══ SELECTED EXCERPT
Kevin Deyoung is senior pastor at University Reformed Church in East Lansing Michigan (home of Michigan St.). He blogs at The Gospel Coalition and has written several books in addition to Taking God At His Word (e.g. Crazy Busy and The Hole in Our Holiness). Here, he presents readers a brief primer on the doctrine of Scripture, which is more than adequately outlined in the subtitle of the book.
DeYoung explains his purpose in writing in the opening chapter of the book:
I want all that is in Psalm 119 to be an expression of all that is in our heads and in our hearts. In effect, I’m starting this book with the conclusion. Psalm 119 is the goal. I want to convince you (and make sure I’m convinced myself ) that the Bible makes no mistakes, can be understood, cannot be overturned, and is the most important word in your life, the most relevant thing you can read each day. Only when we are convinced of all this can we give a full-throated “Yes! Yes! Yes!” every time we read the Bible’s longest chapter. (Kindle Locations 145-149).
Having set out his goal, DeYoung explains using Psalm 119 what he thinks we should believe, how we should feel, and what we should do when it comes to Scripture. Toward this end he says,
While I hope this volume will motivate you to read the Bible, this is not a book on personal Bible study or principles for interpretation. Nor do I attempt an apologetic defense of Scripture, though I hope you will trust the Bible more for having read these eight chapters. This is not an exhaustive book, covering all the philosophical , theological, and methodological territory you might see in a fat, multivolume textbook . This is not an academic book with lots of footnotes. This is not a “take down” book where I name names and cite “chapter and verse” for current errors. This is not a groundbreaking work in exegetical, biblical, historical, or systematic theology. (Kindle Locations 239-244)
He realizes this might make it seem like it’s not worth reading, so he clarifies that all he is doing is offering a doctrine of Scripture from Scripture, and I would add, doing so in a highly readable way for the average person.
════
══ INFORMATION GIVEN
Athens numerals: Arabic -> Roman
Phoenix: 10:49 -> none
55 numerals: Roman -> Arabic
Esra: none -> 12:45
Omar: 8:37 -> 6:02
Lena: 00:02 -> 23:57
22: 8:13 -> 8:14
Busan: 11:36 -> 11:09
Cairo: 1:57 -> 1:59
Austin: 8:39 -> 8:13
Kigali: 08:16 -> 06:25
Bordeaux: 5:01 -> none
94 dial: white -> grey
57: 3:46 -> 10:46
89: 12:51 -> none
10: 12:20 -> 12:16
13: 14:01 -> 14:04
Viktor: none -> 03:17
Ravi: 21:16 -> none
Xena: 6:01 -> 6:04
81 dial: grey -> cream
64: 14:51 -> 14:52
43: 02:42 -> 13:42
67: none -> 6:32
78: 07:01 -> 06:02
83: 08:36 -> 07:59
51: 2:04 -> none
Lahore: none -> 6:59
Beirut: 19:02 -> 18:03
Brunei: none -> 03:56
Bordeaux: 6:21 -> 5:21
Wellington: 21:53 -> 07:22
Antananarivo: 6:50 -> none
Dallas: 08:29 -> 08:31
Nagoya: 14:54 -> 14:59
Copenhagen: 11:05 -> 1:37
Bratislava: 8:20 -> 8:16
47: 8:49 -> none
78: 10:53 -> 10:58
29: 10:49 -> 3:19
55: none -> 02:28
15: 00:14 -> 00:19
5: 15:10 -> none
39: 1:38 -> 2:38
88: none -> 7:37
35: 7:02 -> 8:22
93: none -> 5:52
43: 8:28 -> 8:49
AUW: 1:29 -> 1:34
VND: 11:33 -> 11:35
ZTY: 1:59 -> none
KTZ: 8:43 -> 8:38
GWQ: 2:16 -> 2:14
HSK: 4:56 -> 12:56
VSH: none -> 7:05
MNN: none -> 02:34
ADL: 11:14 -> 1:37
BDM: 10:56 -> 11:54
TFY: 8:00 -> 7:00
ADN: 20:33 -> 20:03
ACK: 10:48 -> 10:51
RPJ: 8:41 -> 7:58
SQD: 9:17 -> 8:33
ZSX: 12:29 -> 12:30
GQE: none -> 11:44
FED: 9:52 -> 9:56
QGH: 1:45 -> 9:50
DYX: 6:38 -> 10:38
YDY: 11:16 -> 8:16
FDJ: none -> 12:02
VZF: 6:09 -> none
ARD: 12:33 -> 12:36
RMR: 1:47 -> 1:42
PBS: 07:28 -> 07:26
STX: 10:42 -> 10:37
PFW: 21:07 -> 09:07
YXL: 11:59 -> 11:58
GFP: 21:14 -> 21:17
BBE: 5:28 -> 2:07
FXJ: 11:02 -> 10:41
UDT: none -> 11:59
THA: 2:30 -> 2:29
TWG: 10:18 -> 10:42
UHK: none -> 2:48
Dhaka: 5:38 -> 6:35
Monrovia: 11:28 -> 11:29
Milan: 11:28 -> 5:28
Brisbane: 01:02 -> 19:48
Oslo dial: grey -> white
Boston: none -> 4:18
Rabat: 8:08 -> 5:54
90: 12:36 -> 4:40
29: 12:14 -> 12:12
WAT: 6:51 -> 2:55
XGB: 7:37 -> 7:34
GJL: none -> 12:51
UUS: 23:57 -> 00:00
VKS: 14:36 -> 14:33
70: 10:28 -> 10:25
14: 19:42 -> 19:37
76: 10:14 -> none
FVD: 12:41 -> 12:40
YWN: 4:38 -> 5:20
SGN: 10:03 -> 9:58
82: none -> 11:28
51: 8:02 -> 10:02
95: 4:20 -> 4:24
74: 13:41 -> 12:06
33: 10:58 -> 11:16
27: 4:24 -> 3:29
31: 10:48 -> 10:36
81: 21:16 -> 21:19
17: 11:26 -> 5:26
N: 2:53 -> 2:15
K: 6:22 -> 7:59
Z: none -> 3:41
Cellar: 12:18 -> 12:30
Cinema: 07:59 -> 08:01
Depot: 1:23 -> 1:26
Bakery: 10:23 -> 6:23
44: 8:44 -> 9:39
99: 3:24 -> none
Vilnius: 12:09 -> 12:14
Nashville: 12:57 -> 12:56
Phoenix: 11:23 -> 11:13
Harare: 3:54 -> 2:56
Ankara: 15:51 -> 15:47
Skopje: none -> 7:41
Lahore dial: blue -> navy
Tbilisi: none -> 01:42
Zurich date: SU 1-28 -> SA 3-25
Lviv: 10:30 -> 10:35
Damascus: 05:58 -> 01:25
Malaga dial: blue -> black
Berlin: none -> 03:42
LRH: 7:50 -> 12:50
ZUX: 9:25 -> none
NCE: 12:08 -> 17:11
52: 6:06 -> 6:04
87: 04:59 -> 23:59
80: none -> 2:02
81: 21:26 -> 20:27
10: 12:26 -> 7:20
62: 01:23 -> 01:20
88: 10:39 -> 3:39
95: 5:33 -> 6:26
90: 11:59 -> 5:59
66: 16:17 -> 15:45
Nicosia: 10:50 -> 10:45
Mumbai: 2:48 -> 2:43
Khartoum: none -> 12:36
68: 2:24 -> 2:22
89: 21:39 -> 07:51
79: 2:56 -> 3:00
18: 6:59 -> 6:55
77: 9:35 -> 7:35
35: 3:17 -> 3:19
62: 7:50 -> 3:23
════
■ **JOB A**: In two sentences, summarize the book review.
■ **JOB B**: According to the book review, at which church is Kevin DeYoung senior pastor?
■ **JOB C**: Print the part of the book review starting with "He realizes this" and going on through "the average person.".
These lines have no connection to the book review.

■ **EXPECTED OUTPUT A**: Kevin DeYoung, a senior pastor who blogs at The Gospel Coalition, offers readers a brief primer on the doctrine of Scripture in Taking God At His Word, using Psalm 119 to explain what we should believe, feel, and do regarding Scripture. He states that the book is not exhaustive, academic, or groundbreaking, but rather a doctrine of Scripture drawn from Scripture, which the reviewer finds highly readable for the average person.

■ **EXPECTED OUTPUT B**: He is senior pastor at University Reformed Church in East Lansing, Michigan.

■ **EXPECTED OUTPUT C**:
He realizes this might make it seem like it’s not worth reading, so he clarifies that all he is doing is offering a doctrine of Scripture from Scripture, and I would add, doing so in a highly readable way for the average person.